INPUT MATERIAL Start Marker
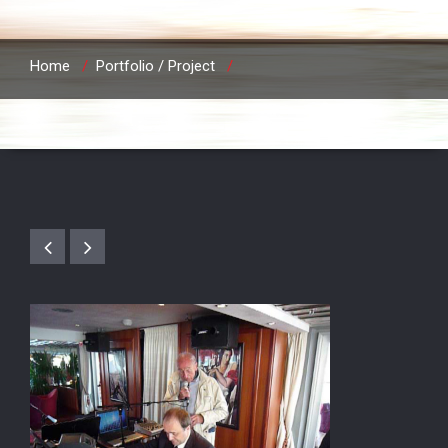
Home
/
Portfolio / Project
/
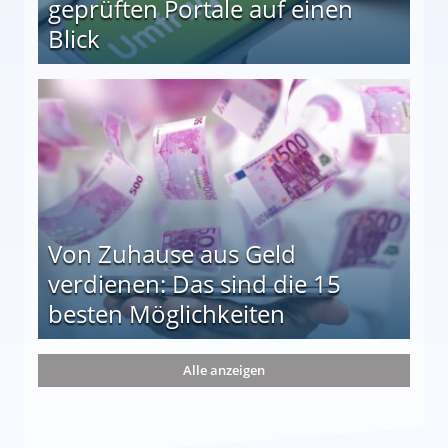
geprüften Portale auf einen
Blick
le auf einen Blick
Von Zuhause aus Geld
verdienen: Das sind die 15
besten Möglichkeiten
nd die 15 besten Möglichkeiten
Alle anzeigen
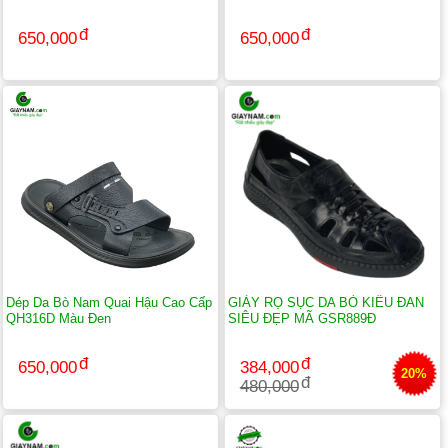
chân.
=>
có thể sử dụng trong mọi thời tiết và địa hình.
650,000
650,000
Nếu bạn quan tâm đến những sản phẩm cùng loại khác, cố thể tham
khảo thêm tại các mục
dép xỏ ngón nam
hay
dép lê nam
.
Có thể bạn quan tâm:
ý nghĩa cụm từ
Sandal nam
và lịch sử hình
thành của nó
Dép Da Bò Nam Quai Hậu Cao Cấp
GIÀY RỌ SỤC DA BÒ KIỂU ĐAN
QH316D Màu Đen
SIÊU ĐẸP MÃ GSR889Đ
650,000
384,000
20%
480,000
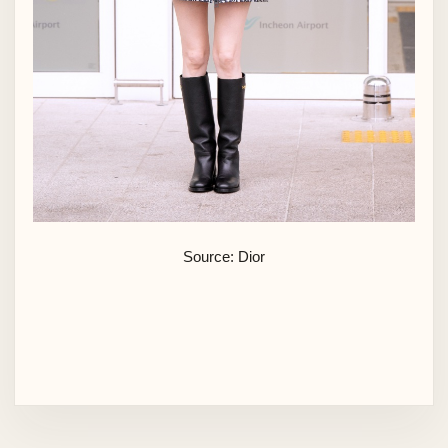
Source: Dior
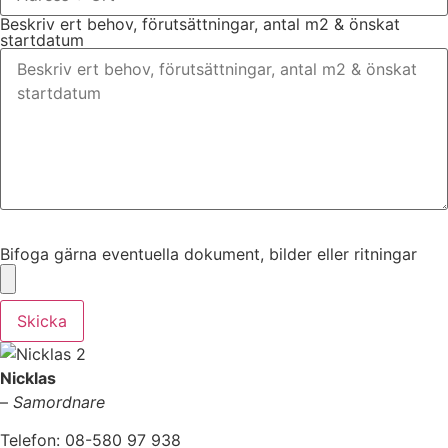
Beskriv ert behov, förutsättningar, antal m2 & önskat
startdatum
Bifoga gärna eventuella dokument, bilder eller ritningar
Bifoga gärna eventuella dokument, bilder eller ritningar
Skicka
Nicklas
–
Samordnare
Telefon: 08-580 97 938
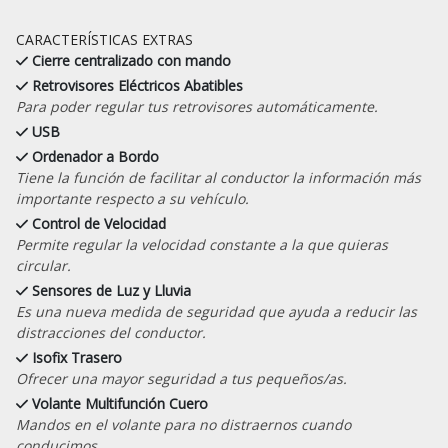
CARACTERÍSTICAS EXTRAS
Cierre centralizado con mando
Retrovisores Eléctricos Abatibles
Para poder regular tus retrovisores automáticamente.
USB
Ordenador a Bordo
Tiene la función de facilitar al conductor la información más
importante respecto a su vehículo.
Control de Velocidad
Permite regular la velocidad constante a la que quieras
circular.
Sensores de Luz y Lluvia
Es una nueva medida de seguridad que ayuda a reducir las
distracciones del conductor.
Isofix Trasero
Ofrecer una mayor seguridad a tus pequeños/as.
Volante Multifunción Cuero
Mandos en el volante para no distraernos cuando
conducimos.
INPUT MATERIAL End Marker
[YOUR INSTRUCTIONS]
All lines above that hold the string "seguridad" should be copied.

[SOLUTION FOR THIS TASK]
Es una nueva medida de seguridad que ayuda a reducir las
Ofrecer una mayor seguridad a tus pequeños/as.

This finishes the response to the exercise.